For the third time in a year, Iraq has called a halt to U.N. inspections of its weapons programs. This time, President Clinton's response is more muted, less aggressive.

Unlike before, there's no threat of a quick military strike, no talk of crisis."The United States is hardly saying a peep," said Peter Rodman, a former Reagan administration national security aide who is critical of the Clinton policy on Iraq.

Secretary of State Madeleine Albright said Friday the United States reserves the right to use force against Iraq at a time of its choosing "in response to threats."

The new Clinton approach is to encourage the notion that the problem is Iraq's, not America's, and to resist escalation of rhetoric that could foment a military crisis.

When Iraqi President Saddam Hussein refused last fall to permit more U.N. inspections of suspect weapons sites, Washington responded by building up military force in the Persian Gulf. It happened again last February. Each time the crisis was defused, and Saddam backed down, but not before the White House threat-ened to bomb Iraq into submission.

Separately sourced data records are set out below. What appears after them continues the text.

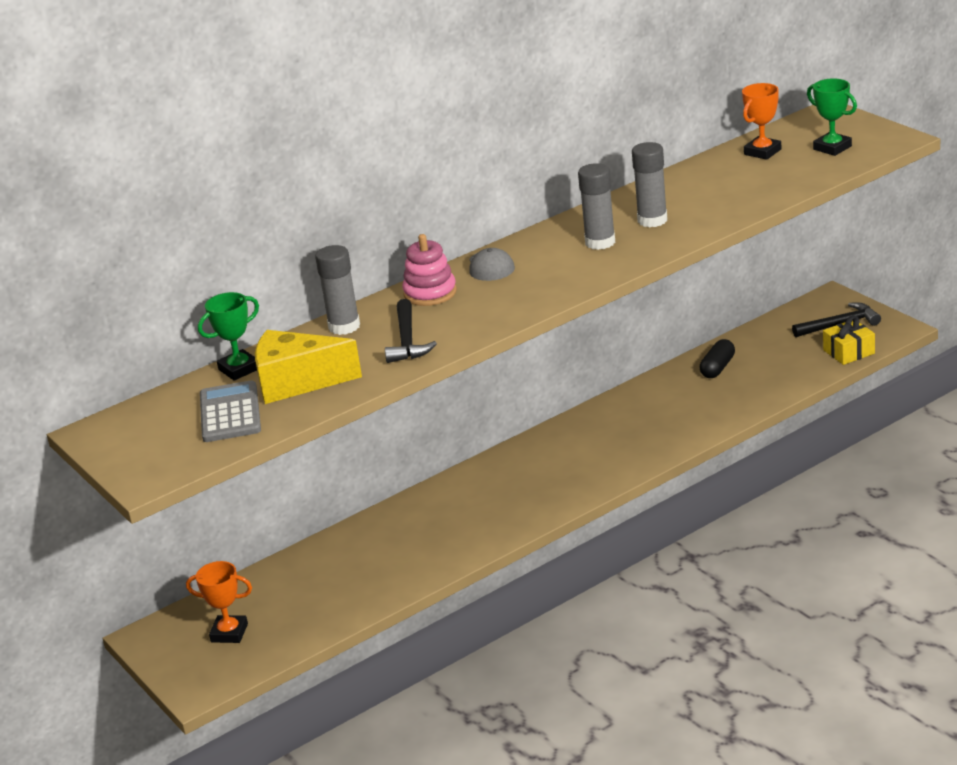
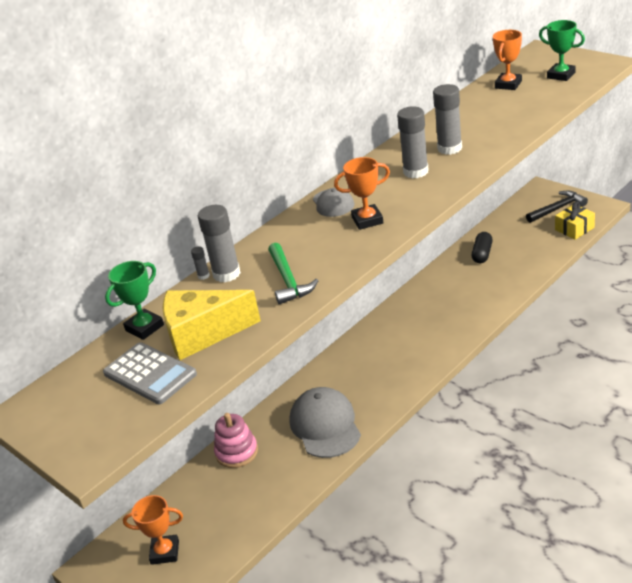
camera: 10 degrees left, 5 degrees up
grey calculator [200,380,261,442] -> grey calculator turned 150 degrees clockwise [103,342,197,404]
black hammer [385,299,437,363] -> green hammer [268,243,319,304]
pink stacking toy [402,234,457,306] -> pink stacking toy moved to [214,413,258,468]
none -> grey glue stick [191,246,210,280]
none -> grey cap [289,387,361,458]
none -> orange trophy [334,157,390,230]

Saddam's capitulation included a promise of full cooperation with the inspectors, enshrined in a Feb. 23 "memorandum of understanding" between Saddam and Kofi Annan, secretary-general of the United Nations.

Despite that, many people - even some inside Clinton's government - concluded that Saddam had gained strength from the encounters.

Then on Aug. 5 Saddam announced a ban on new inspections, and the U.S. reaction was different. The United States deplored the news and deferred to the U.N. Security Council, which did little but call Iraq's defiance "totally unacceptable."

Iraq also has cut off discussions with the U.N. special commission in charge of Iraq's disarmament. Saddam's deputy prime minister, Tariq Aziz, said Iraq will answer no more questions about its forbidden weapons, asserting that all the answers have been given.

Result: The United Nations is doing no unannounced inspections in Iraq, although cameras and other monitoring equipment are still functioning at known weapons sites.